§ WHAT IS BEING ASKED
Repeat every line of the listing below word for word, omitting the pictures.

─── SUPPLIED DATA

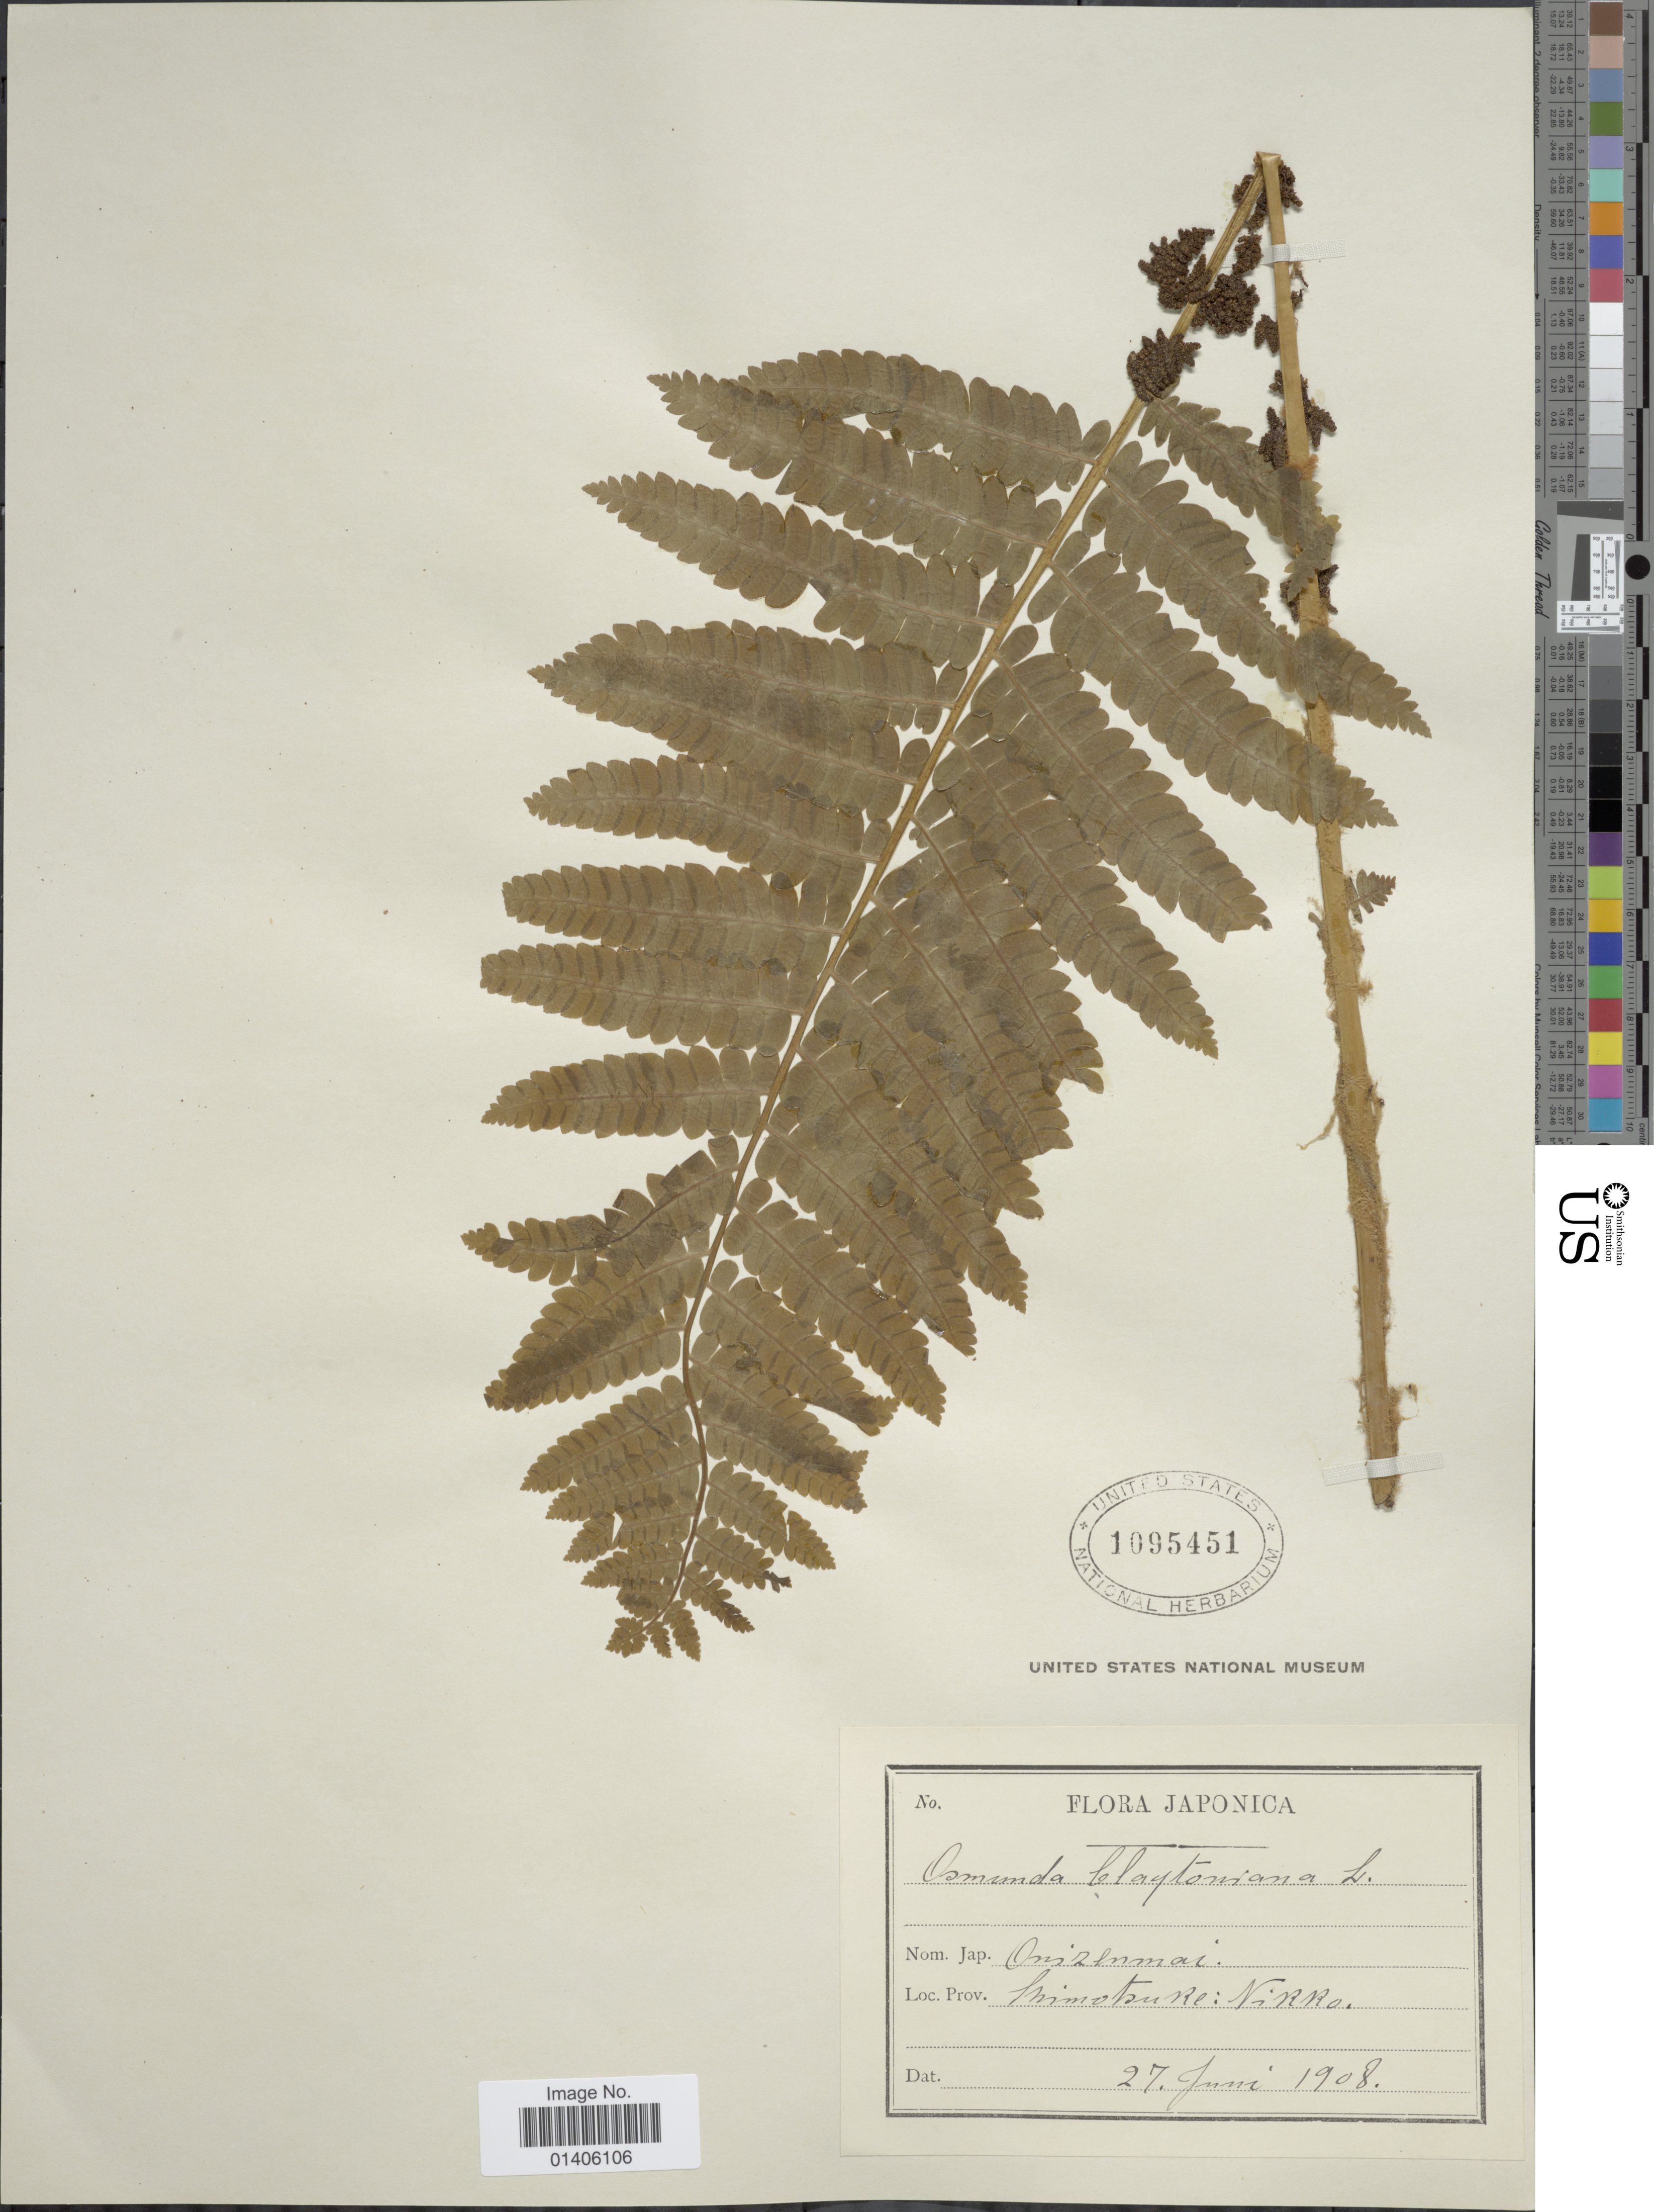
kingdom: Plantae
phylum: Tracheophyta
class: Polypodiopsida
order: Osmundales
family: Osmundaceae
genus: Osmunda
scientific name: Osmunda claytoniana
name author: (L.) Tagawa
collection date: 1908-06-27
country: Japan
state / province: Totigi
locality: Shimotsuke: Nikko.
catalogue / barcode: US 1095451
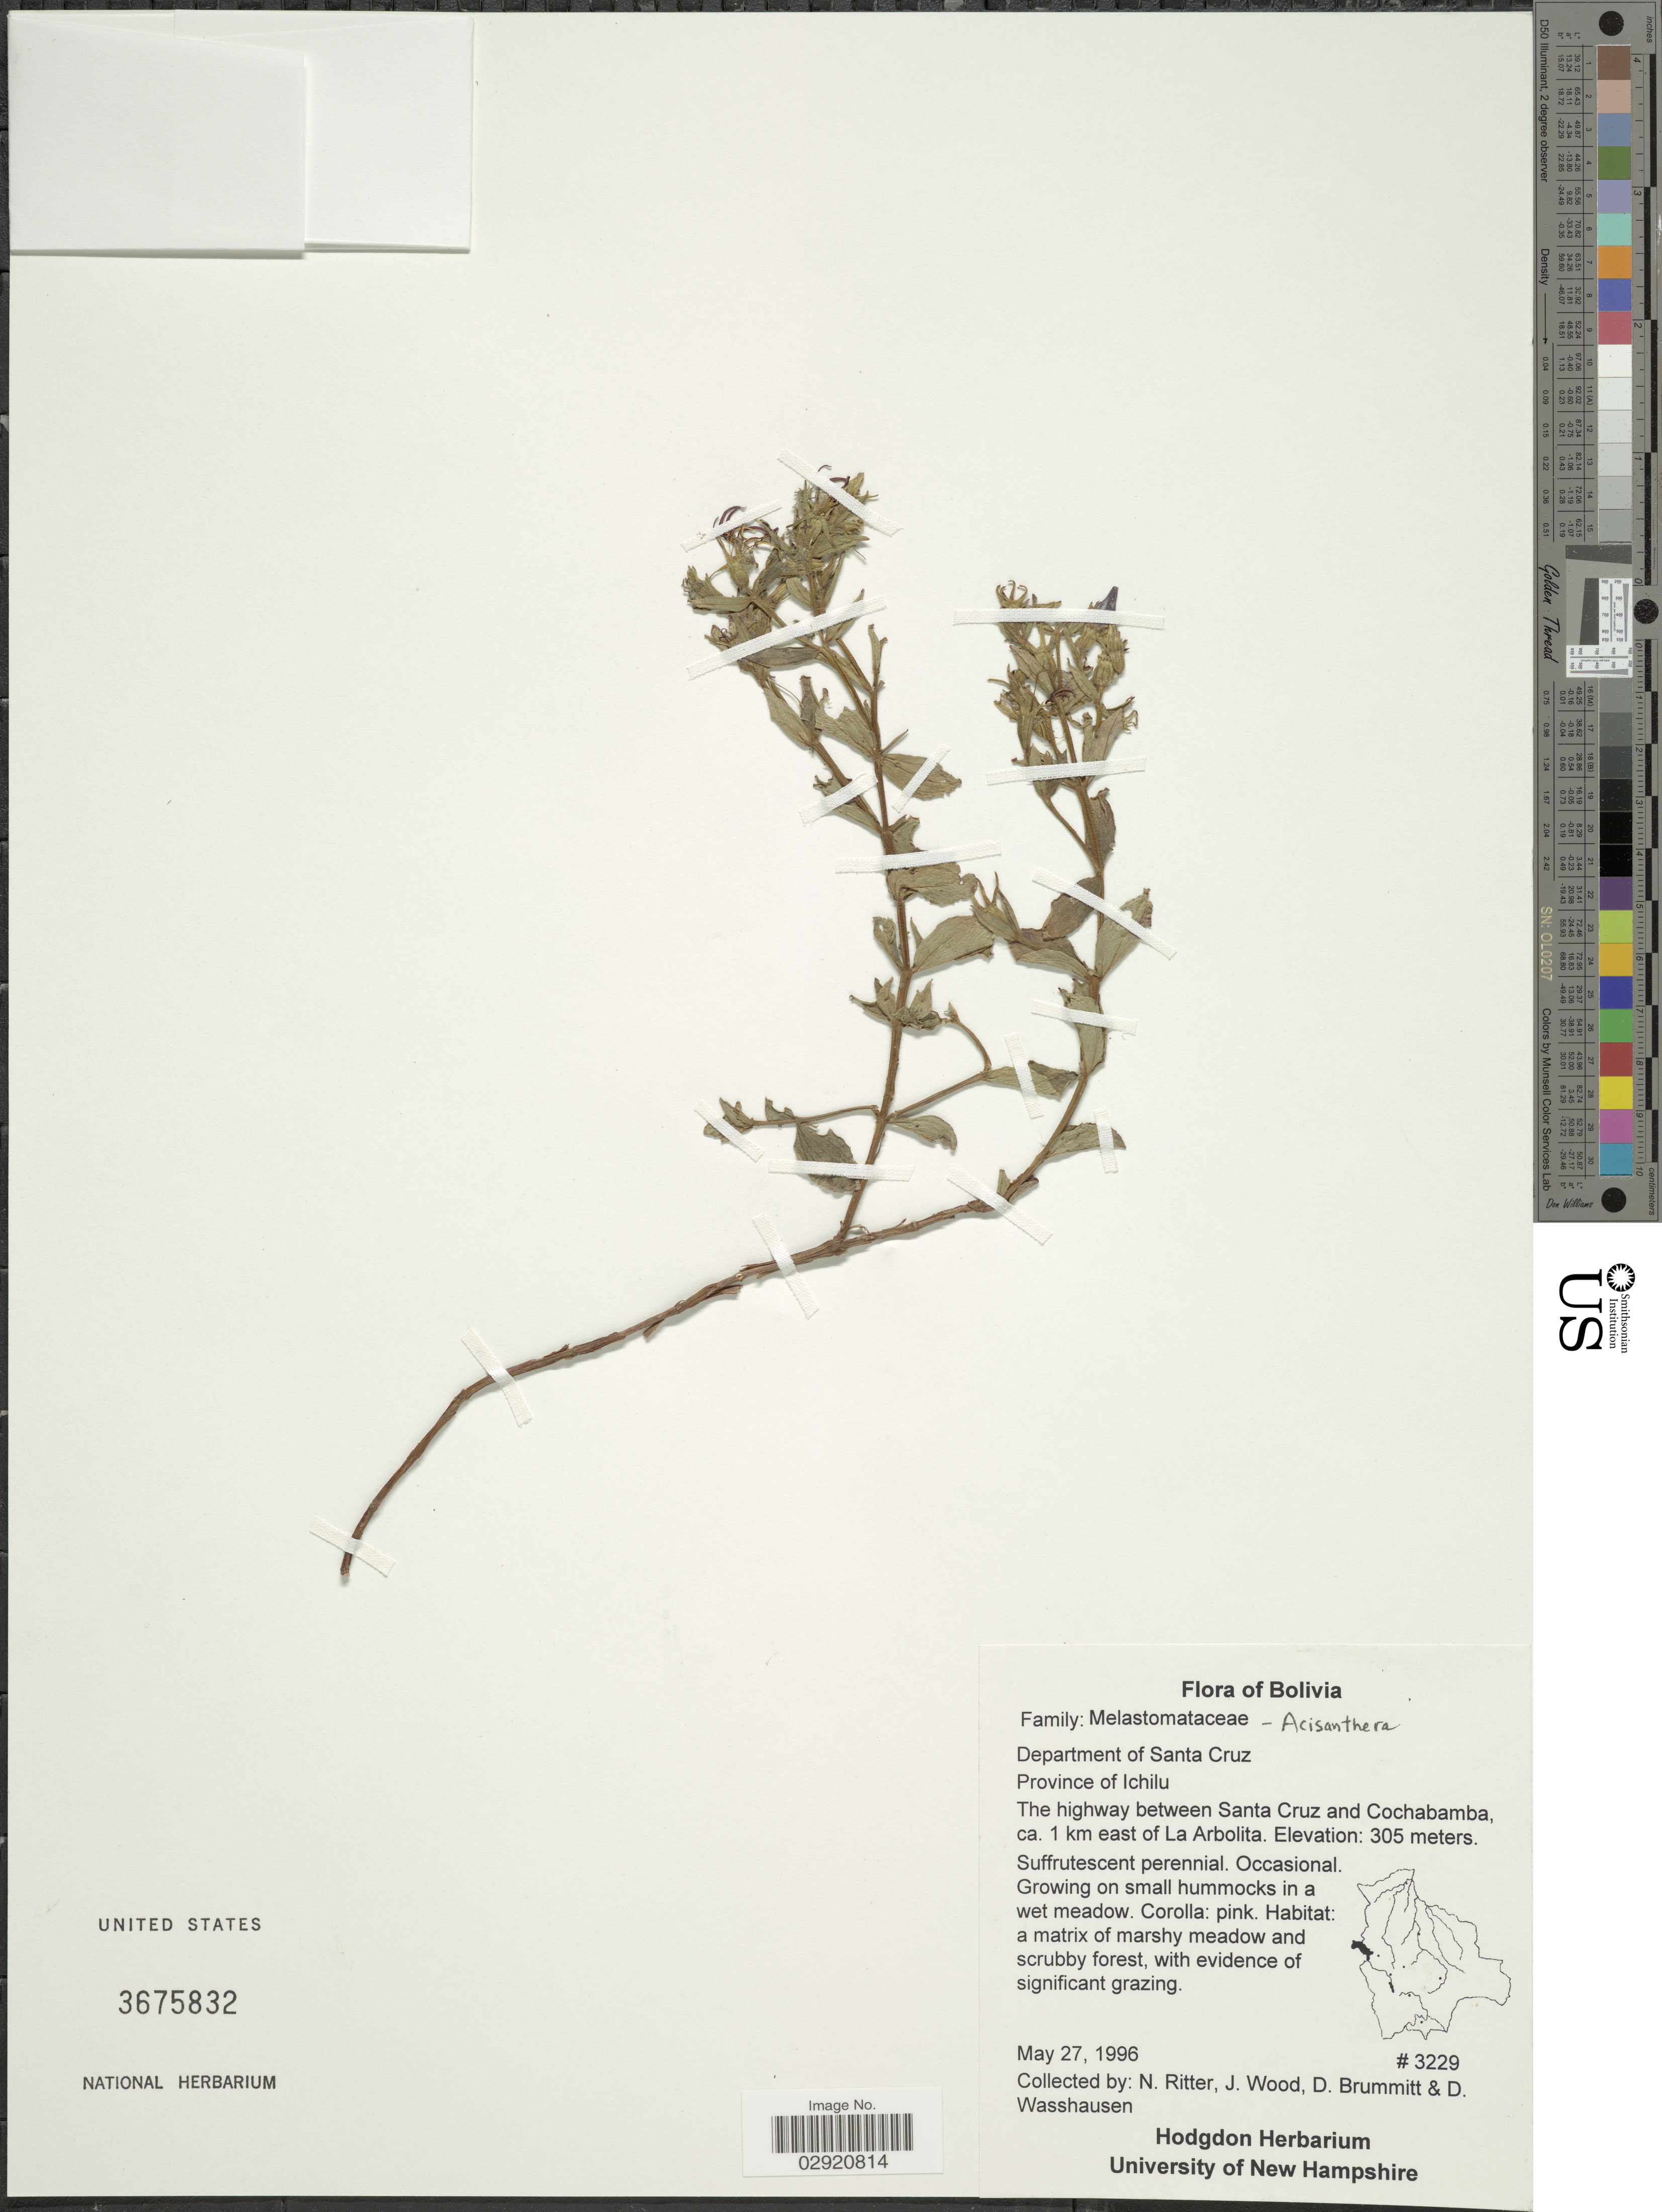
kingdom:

──────

§ WORKED SOLUTION
kingdom: Plantae
phylum: Tracheophyta
class: Polypodiopsida
order: Osmundales
family: Osmundaceae
genus: Osmunda
scientific name: Osmunda claytoniana
name author: (L.) Tagawa
collection date: 1908-06-27
country: Japan
state / province: Totigi
locality: Shimotsuke: Nikko.
catalogue / barcode: US 1095451
kingdom:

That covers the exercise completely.